-- WHAT IS EXPECTED --
Transcribe all the entries word for word, skipping the pictures.

(Contour labeling entries)

/---

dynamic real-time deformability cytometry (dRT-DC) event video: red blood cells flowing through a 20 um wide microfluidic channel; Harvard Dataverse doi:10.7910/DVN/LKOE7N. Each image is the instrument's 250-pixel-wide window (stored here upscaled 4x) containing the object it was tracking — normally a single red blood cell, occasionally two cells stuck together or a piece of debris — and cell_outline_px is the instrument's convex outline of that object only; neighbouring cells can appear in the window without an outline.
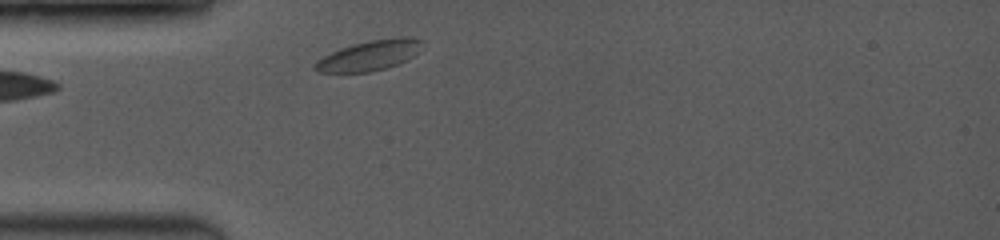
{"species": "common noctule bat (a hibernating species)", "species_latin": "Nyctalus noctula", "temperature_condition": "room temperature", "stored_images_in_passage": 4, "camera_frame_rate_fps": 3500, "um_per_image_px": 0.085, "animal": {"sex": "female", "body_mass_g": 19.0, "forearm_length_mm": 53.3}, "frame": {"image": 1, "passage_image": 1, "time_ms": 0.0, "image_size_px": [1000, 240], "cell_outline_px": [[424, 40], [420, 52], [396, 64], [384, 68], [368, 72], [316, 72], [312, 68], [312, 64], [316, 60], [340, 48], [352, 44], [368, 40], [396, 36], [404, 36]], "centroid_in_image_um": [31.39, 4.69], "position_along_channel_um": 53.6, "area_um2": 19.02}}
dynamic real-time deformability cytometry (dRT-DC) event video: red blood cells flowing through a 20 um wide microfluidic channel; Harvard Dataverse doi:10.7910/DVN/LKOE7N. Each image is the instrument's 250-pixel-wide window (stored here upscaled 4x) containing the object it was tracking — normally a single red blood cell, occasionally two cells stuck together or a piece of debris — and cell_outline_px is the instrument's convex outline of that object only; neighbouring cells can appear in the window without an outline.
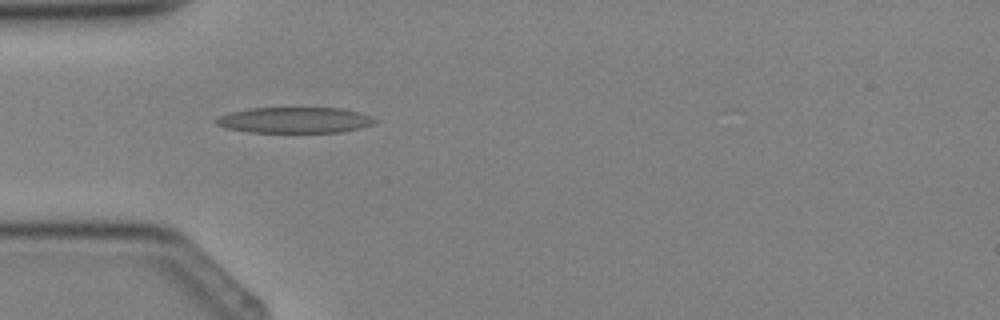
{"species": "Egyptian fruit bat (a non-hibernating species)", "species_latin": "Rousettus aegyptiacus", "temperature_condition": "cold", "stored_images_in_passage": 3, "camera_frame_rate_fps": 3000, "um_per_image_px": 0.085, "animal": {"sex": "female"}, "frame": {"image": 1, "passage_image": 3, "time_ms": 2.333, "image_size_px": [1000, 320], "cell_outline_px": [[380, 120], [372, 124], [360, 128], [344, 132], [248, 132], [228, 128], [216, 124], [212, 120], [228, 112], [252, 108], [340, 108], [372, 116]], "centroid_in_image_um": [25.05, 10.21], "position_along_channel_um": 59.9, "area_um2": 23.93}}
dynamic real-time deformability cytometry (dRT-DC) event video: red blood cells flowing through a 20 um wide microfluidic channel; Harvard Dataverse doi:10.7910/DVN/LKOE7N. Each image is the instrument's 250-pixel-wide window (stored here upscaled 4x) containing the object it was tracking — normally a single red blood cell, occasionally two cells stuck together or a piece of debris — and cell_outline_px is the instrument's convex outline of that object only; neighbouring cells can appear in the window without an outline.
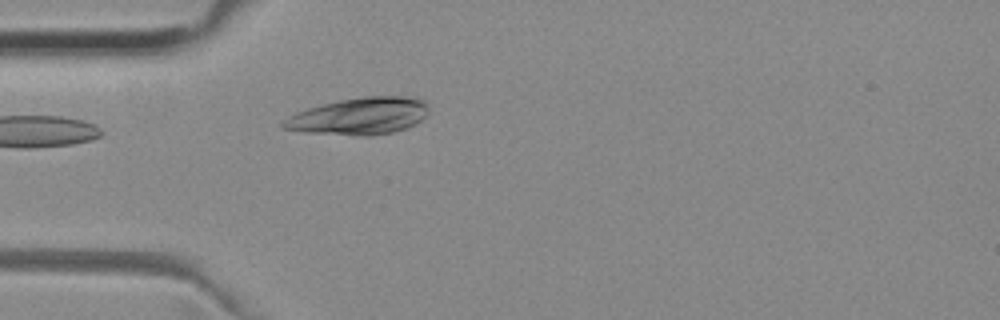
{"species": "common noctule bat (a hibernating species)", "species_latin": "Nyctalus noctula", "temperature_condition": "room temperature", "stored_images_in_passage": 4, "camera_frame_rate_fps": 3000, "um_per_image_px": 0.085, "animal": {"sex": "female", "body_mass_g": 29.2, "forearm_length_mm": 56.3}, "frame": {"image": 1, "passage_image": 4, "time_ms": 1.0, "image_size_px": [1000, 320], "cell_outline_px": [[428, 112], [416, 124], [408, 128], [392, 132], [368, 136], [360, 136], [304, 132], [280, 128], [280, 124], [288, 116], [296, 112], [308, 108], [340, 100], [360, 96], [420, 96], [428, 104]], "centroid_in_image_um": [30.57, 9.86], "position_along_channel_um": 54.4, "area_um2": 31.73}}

\---

-- TASK ANSWER --
dynamic real-time deformability cytometry (dRT-DC) event video: red blood cells flowing through a 20 um wide microfluidic channel; Harvard Dataverse doi:10.7910/DVN/LKOE7N. Each image is the instrument's 250-pixel-wide window (stored here upscaled 4x) containing the object it was tracking — normally a single red blood cell, occasionally two cells stuck together or a piece of debris — and cell_outline_px is the instrument's convex outline of that object only; neighbouring cells can appear in the window without an outline.
{"species": "common noctule bat (a hibernating species)", "species_latin": "Nyctalus noctula", "temperature_condition": "room temperature", "stored_images_in_passage": 4, "camera_frame_rate_fps": 3500, "um_per_image_px": 0.085, "animal": {"sex": "female", "body_mass_g": 19.0, "forearm_length_mm": 53.3}, "frame": {"image": 1, "passage_image": 1, "time_ms": 0.0, "image_size_px": [1000, 240], "cell_outline_px": [[424, 40], [420, 52], [396, 64], [384, 68], [368, 72], [316, 72], [312, 68], [312, 64], [316, 60], [340, 48], [352, 44], [368, 40], [396, 36], [404, 36]], "centroid_in_image_um": [31.39, 4.69], "position_along_channel_um": 53.6, "area_um2": 19.02}}
dynamic real-time deformability cytometry (dRT-DC) event video: red blood cells flowing through a 20 um wide microfluidic channel; Harvard Dataverse doi:10.7910/DVN/LKOE7N. Each image is the instrument's 250-pixel-wide window (stored here upscaled 4x) containing the object it was tracking — normally a single red blood cell, occasionally two cells stuck together or a piece of debris — and cell_outline_px is the instrument's convex outline of that object only; neighbouring cells can appear in the window without an outline.
{"species": "Egyptian fruit bat (a non-hibernating species)", "species_latin": "Rousettus aegyptiacus", "temperature_condition": "cold", "stored_images_in_passage": 3, "camera_frame_rate_fps": 3000, "um_per_image_px": 0.085, "animal": {"sex": "female"}, "frame": {"image": 1, "passage_image": 3, "time_ms": 2.333, "image_size_px": [1000, 320], "cell_outline_px": [[380, 120], [372, 124], [360, 128], [344, 132], [248, 132], [228, 128], [216, 124], [212, 120], [228, 112], [252, 108], [340, 108], [372, 116]], "centroid_in_image_um": [25.05, 10.21], "position_along_channel_um": 59.9, "area_um2": 23.93}}
dynamic real-time deformability cytometry (dRT-DC) event video: red blood cells flowing through a 20 um wide microfluidic channel; Harvard Dataverse doi:10.7910/DVN/LKOE7N. Each image is the instrument's 250-pixel-wide window (stored here upscaled 4x) containing the object it was tracking — normally a single red blood cell, occasionally two cells stuck together or a piece of debris — and cell_outline_px is the instrument's convex outline of that object only; neighbouring cells can appear in the window without an outline.
{"species": "common noctule bat (a hibernating species)", "species_latin": "Nyctalus noctula", "temperature_condition": "room temperature", "stored_images_in_passage": 4, "camera_frame_rate_fps": 3000, "um_per_image_px": 0.085, "animal": {"sex": "female", "body_mass_g": 29.2, "forearm_length_mm": 56.3}, "frame": {"image": 1, "passage_image": 4, "time_ms": 1.0, "image_size_px": [1000, 320], "cell_outline_px": [[428, 112], [416, 124], [408, 128], [392, 132], [368, 136], [360, 136], [304, 132], [280, 128], [280, 124], [288, 116], [296, 112], [308, 108], [340, 100], [360, 96], [420, 96], [428, 104]], "centroid_in_image_um": [30.57, 9.86], "position_along_channel_um": 54.4, "area_um2": 31.73}}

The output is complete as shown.